*Job item A*:
Locate each line in the listing that contains the word "which", and copy those lines.

*Extract to read*:
### Sentiment Analysis Using Deep Learning

This notebook traines a convolutional neural network to recognize sentiments in a sentence. The data used here is the IMDB large movie review dataset freely available online.

#### Loading raw data

First step is to load the IMDB data into RAM.

In [1]:
# LSTM for sequence classification in the IMDB dataset
import numpy
from keras.datasets import imdb
from keras.models import Sequential
from keras.layers import Dense
from keras.layers import LSTM, Convolution1D, Flatten, Dropout
from keras.layers.embeddings import Embedding
from keras.preprocessing import sequence
from keras.callbacks import TensorBoard

# Using keras to load the dataset with the top_words
top_words = 10000
(X_train, y_train), (X_test, y_test) = imdb.load_data(num_words=top_words)

Using TensorFlow backend.


In [2]:
# Pad the sequence to the same length
max_review_length = 1600
X_train = sequence.pad_sequences(X_train, maxlen=max_review_length)
X_test = sequence.pad_sequences(X_test, maxlen=max_review_length)

# Using embedding from Keras
embedding_vecor_length = 300
model = Sequential()

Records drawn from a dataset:

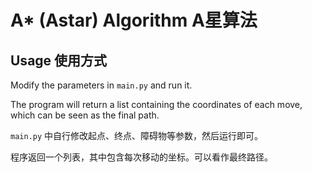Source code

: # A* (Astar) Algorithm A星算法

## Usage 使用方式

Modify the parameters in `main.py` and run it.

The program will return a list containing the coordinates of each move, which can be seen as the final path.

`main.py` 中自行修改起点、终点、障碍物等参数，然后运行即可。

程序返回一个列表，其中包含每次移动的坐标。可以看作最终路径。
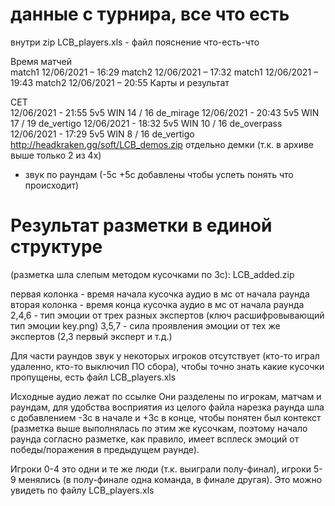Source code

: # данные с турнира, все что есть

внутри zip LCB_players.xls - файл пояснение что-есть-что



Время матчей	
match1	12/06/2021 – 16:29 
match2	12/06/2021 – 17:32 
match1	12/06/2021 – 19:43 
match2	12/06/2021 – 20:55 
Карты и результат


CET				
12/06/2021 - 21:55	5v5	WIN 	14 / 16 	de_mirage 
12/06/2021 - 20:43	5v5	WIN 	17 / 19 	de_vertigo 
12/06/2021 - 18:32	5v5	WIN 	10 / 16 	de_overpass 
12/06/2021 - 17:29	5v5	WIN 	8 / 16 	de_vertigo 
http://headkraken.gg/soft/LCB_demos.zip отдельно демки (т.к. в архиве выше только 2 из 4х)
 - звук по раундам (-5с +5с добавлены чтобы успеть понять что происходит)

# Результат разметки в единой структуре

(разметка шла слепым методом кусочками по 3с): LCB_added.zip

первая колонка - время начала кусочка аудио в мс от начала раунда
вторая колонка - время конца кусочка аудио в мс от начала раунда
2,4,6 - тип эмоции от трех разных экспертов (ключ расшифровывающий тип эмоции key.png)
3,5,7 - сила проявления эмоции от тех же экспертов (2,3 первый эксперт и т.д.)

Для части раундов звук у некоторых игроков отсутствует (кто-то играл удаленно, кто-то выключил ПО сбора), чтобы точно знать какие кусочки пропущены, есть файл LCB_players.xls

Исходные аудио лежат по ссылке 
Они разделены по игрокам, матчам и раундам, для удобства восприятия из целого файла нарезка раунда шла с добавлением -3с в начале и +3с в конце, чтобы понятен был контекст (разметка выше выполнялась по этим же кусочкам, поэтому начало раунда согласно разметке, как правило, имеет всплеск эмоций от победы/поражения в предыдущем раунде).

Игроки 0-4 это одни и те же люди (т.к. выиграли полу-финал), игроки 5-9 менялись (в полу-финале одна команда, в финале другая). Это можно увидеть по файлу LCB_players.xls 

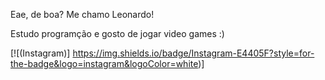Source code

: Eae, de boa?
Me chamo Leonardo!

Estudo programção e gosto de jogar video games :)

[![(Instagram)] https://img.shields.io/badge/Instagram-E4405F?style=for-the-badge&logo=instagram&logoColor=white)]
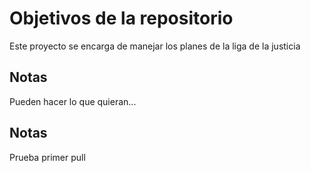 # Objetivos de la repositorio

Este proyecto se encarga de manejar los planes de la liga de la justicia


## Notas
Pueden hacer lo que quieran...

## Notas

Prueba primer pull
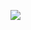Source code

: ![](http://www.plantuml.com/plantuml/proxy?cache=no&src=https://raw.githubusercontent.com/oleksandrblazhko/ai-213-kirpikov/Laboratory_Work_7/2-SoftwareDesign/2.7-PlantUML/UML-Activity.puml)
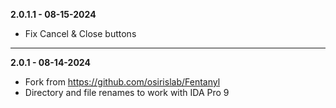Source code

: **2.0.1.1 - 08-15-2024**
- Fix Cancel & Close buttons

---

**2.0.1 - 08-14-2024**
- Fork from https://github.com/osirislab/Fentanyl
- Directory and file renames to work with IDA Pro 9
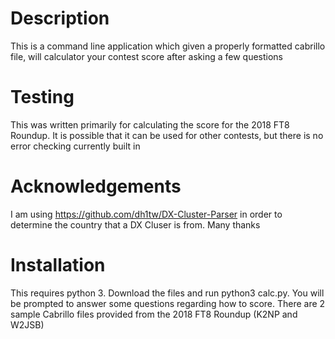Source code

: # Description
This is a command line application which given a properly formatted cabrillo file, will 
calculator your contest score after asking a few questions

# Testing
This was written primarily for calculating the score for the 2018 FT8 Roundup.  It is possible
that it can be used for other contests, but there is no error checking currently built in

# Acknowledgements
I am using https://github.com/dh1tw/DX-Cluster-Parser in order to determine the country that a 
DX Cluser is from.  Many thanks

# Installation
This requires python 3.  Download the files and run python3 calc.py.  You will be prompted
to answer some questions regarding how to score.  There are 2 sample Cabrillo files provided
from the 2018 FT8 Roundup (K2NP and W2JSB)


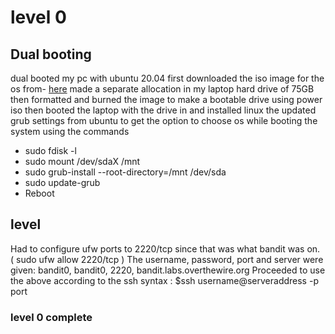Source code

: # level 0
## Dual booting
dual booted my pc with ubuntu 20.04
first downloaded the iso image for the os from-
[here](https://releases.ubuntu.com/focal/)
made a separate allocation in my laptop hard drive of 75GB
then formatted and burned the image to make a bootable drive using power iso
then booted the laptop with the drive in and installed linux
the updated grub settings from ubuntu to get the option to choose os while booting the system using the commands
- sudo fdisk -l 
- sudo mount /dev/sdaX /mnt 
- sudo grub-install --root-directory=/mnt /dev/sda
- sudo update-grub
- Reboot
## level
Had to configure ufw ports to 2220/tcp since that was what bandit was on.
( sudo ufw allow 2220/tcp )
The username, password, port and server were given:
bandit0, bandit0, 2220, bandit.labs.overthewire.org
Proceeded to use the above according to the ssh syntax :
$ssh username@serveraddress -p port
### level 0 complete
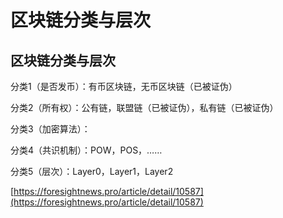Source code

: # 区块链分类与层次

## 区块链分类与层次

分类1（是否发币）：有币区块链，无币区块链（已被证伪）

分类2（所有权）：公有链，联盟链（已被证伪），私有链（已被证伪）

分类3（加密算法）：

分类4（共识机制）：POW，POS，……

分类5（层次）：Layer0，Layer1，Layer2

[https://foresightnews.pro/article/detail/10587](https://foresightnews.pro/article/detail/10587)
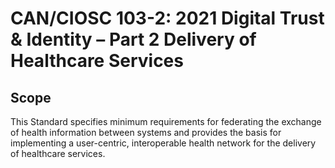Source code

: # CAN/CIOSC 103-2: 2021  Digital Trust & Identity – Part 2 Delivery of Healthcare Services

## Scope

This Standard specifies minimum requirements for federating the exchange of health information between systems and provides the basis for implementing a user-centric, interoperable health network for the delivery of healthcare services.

...

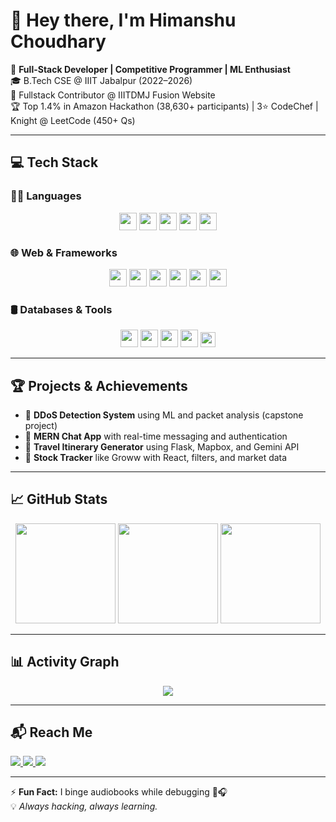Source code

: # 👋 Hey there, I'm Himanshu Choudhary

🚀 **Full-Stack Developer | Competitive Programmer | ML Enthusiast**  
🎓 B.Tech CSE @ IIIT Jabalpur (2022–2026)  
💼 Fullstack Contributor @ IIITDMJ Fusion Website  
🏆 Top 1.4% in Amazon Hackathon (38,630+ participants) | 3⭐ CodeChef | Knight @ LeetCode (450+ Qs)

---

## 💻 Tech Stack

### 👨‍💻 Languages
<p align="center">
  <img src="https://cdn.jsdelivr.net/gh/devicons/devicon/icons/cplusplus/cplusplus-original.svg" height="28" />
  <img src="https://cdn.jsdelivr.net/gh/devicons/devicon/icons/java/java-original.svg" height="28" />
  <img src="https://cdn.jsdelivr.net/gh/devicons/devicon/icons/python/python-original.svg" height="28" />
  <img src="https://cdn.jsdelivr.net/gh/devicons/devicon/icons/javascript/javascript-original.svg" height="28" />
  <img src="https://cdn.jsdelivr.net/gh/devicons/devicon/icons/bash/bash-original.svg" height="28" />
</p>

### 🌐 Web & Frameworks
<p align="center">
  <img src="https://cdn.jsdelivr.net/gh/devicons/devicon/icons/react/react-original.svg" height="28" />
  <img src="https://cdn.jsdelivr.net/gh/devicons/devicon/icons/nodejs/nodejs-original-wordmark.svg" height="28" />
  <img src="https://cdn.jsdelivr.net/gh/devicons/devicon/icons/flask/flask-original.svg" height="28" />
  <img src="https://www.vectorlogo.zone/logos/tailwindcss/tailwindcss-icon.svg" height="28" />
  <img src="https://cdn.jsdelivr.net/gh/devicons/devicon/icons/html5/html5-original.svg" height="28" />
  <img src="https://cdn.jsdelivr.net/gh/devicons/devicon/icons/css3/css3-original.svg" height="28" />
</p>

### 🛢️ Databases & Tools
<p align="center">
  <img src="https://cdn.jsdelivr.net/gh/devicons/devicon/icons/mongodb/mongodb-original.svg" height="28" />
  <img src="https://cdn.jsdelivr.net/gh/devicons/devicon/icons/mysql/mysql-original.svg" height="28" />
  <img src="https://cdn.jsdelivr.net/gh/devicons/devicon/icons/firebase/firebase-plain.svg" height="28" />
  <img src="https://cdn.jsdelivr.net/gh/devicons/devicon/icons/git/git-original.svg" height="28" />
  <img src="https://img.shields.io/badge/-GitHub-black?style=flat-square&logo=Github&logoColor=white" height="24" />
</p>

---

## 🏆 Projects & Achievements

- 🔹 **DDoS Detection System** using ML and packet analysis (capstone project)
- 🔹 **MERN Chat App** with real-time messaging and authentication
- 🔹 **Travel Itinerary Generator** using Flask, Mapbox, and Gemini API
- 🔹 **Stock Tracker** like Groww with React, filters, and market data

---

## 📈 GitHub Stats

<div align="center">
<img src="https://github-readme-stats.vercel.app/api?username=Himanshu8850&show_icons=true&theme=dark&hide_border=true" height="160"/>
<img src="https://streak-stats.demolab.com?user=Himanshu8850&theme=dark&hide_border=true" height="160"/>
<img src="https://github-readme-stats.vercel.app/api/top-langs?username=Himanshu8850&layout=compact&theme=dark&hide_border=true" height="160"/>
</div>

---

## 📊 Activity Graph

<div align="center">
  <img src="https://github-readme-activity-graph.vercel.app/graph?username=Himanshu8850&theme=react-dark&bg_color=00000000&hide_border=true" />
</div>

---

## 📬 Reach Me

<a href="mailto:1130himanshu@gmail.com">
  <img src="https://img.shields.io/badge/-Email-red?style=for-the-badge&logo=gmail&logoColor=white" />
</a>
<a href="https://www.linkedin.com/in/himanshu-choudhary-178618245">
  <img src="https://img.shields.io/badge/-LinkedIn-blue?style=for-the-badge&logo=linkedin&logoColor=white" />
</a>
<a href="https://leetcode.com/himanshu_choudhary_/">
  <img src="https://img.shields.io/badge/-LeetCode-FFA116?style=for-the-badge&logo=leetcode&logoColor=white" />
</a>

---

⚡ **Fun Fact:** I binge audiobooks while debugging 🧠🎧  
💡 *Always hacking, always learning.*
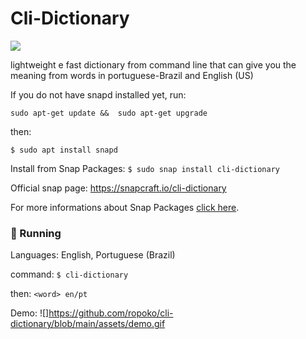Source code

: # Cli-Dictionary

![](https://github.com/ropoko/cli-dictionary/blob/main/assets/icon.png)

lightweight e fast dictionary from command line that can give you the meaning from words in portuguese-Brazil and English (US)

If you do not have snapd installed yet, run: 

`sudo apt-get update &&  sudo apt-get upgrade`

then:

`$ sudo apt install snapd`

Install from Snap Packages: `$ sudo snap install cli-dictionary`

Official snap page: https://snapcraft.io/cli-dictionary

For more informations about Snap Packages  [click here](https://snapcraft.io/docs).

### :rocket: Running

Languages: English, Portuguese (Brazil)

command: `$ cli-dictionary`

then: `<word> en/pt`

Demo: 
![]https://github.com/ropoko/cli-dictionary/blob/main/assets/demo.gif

*Job item B*:
Resume the sentiment analysis notebook above right after its final line, "model = Sequential()", and carry it further.

*Exercise output A*:
The program will return a list containing the coordinates of each move, which can be seen as the final path.
This is a command line application which given a properly formatted cabrillo file, will 

*Exercise output B*:
model.add(Embedding(top_words, embedding_vecor_length, input_length=max_review_length))

# Convolutional model (3x conv, flatten, 2x dense)
model.add(Convolution1D(64, 3, padding='same'))
model.add(Convolution1D(32, 3, padding='same'))
model.add(Convolution1D(16, 3, padding='same'))
model.add(Flatten())
model.add(Dropout(0.2))
model.add(Dense(180,activation='sigmoid'))
model.add(Dropout(0.2))
model.add(Dense(1,activation='sigmoid'))

# Log to tensorboard
tensorBoardCallback = TensorBoard(log_dir='./logs', write_graph=True)
model.compile(loss='binary_crossentropy', optimizer='adam', metrics=['accuracy'])

In [3]:
model.fit(X_train, y_train, epochs=3, callbacks=[tensorBoardCallback], batch_size=64)

Epoch 1/3
Epoch 2/3
Epoch 3/3


<keras.callbacks.History at 0x12e613048>

In [4]:
# Evaluation on the test set
scores = model.evaluate(X_test, y_test, verbose=0)

In [6]:
print("Accuracy: %.2f%%" % (scores[1]*100))
# serialize model to JSON
model_json = model.to_json()
with open("model.json", "w") as json_file:
    json_file.write(model_json)
# serialize weights to HDF5
model.save_weights("model.h5")
print("Saved model to disk")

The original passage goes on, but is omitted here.